This document details the API parameter configuration for the OpenAI compatible large model response service.
Request parameters
Parameter | Type | Required | Description | Example value |
messages | List[Dict] | Yes | A list of messages in the conversation so far,
| [ {"role": "system", "content": "You are a robot assistant"}, {"role": "user", "content": "What is the capital of Henan?"}, {"role": "assistant", "content": "Zhengzhou"}, {"role": "user", "content": "What are some fun places to visit there?"} ] |
model | String | Yes | The service ID. For a list of supported service IDs, refer to | ops-qwen-turbo |
max_tokens | Int | No | The maximum number of tokens to generate upon completion of the chat. If this limit is reached and the conversation is not concluded, the 'finish_reason' will be 'length'; otherwise, it will be 'stop'. | 1024 |
temperature | Float | No | The temperature value controls the probability distribution of each candidate word when generating text, used to control the randomness and diversity of the model's responses. The range is [0, 2), with a value of 0 being meaningless. Higher temperature values will lower the peak of the probability distribution, allowing more low-probability words to be selected, resulting in more diverse outputs; lower temperature values will enhance the peak of the probability distribution, making high-probability words more likely to be selected, resulting in more deterministic outputs. | 1 |
top_p | Float | No | The 'top_p' parameter sets the probability threshold for nucleus sampling during generation, with a range of (0, 1.0). A larger value increases the randomness of generation, while a smaller value enhances determinism. | 0.8 |
presence_penalty | Float | No | Controls the repetition of the entire sequence when the model generates text. The range is [-2.0, 2.0], with a default value of 0. Increasing the presence_penalty can reduce the repetition of the model's output. | 0 |
frequency_penalty | Float | No | Frequency penalty value. The range is [-2.0, 2.0], with a default value of 0. Positive values will penalize new words based on their current frequency in the text, reducing the likelihood of the model repeating the same phrases. | 0 |
stop | String, List[String] | No | Designated 'stop' words or tokens prompt the model to cease generating content when such content is imminent. The generated content will exclude the specified 'stop' elements, which can be a single string or an array of strings. The default is null. | Default null |
stream | Boolean | No | The 'stream' parameter determines whether to use streaming output.
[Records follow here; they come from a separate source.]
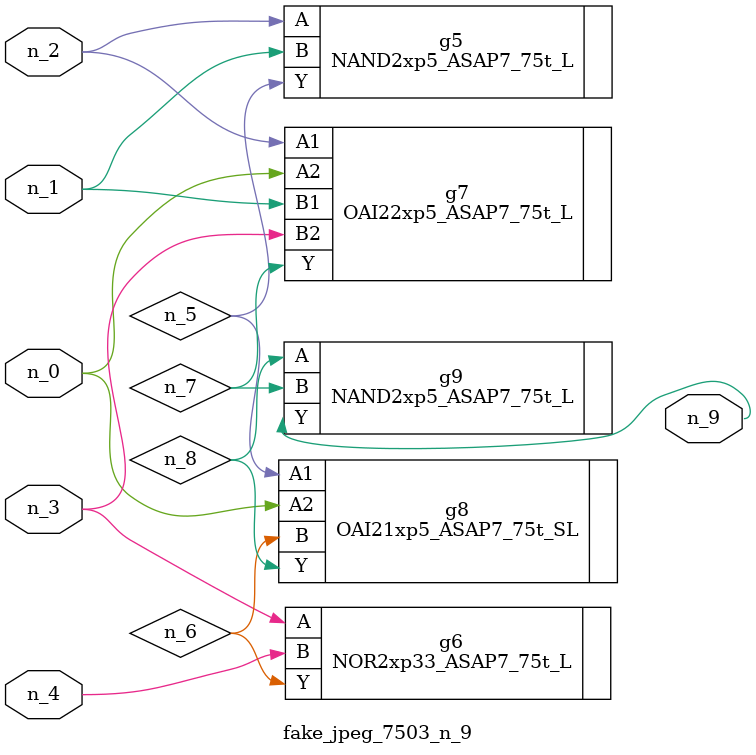
<source format=v>
module fake_jpeg_7503_n_9 (n_3, n_2, n_1, n_0, n_4, n_9);

input n_3;
input n_2;
input n_1;
input n_0;
input n_4;

output n_9;

wire n_8;
wire n_6;
wire n_5;
wire n_7;

NAND2xp5_ASAP7_75t_L g5 ( 
.A(n_2),
.B(n_1),
.Y(n_5)
);

NOR2xp33_ASAP7_75t_L g6 ( 
.A(n_3),
.B(n_4),
.Y(n_6)
);

OAI22xp5_ASAP7_75t_L g7 ( 
.A1(n_2),
.A2(n_0),
.B1(n_1),
.B2(n_3),
.Y(n_7)
);

OAI21xp5_ASAP7_75t_SL g8 ( 
.A1(n_5),
.A2(n_0),
.B(n_6),
.Y(n_8)
);

NAND2xp5_ASAP7_75t_L g9 ( 
.A(n_8),
.B(n_7),
.Y(n_9)
);


endmodule
</source>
In stream mode, the interface returns results as a generator, which must be iterated to retrieve the incremental sequences. The default is false. | false |
Response parameters
Parameter | Type | Description | Example value |
id | String | The system-generated unique identifier for the call. | 2244F3A8-4201-4F37-BF86-42013B1026D6 |
object | String | The type of object, consistently set as 'chat.completion'. | chat.completion |
created | Long | The Unix timestamp indicating when the response was created, measured in seconds. | 1719313883 |
model | String | The model used for generating the response. | ops-qwen-turbo |
choices.index | Int | The index of the generated result, with 0 indicating the first result. | 0 |
choices.message | Map | The content of the message generated by the model. | { "role":"assistant", "content":"This is an example" } |
choices.finish_reason | String | Segmented + Streaming
| stop |
usage.completion_tokens | Int | The number of tokens used by the model to generate the response. | 150 |
usage.prompt_tokens | Int | The number of tokens representing the user's input to the model. | 180 |
usage.total_tokens | Int | The sum of tokens used for both the user's input and the model's response. | 330 |
Status codes
For detailed information on status codes, see the status codes documentation.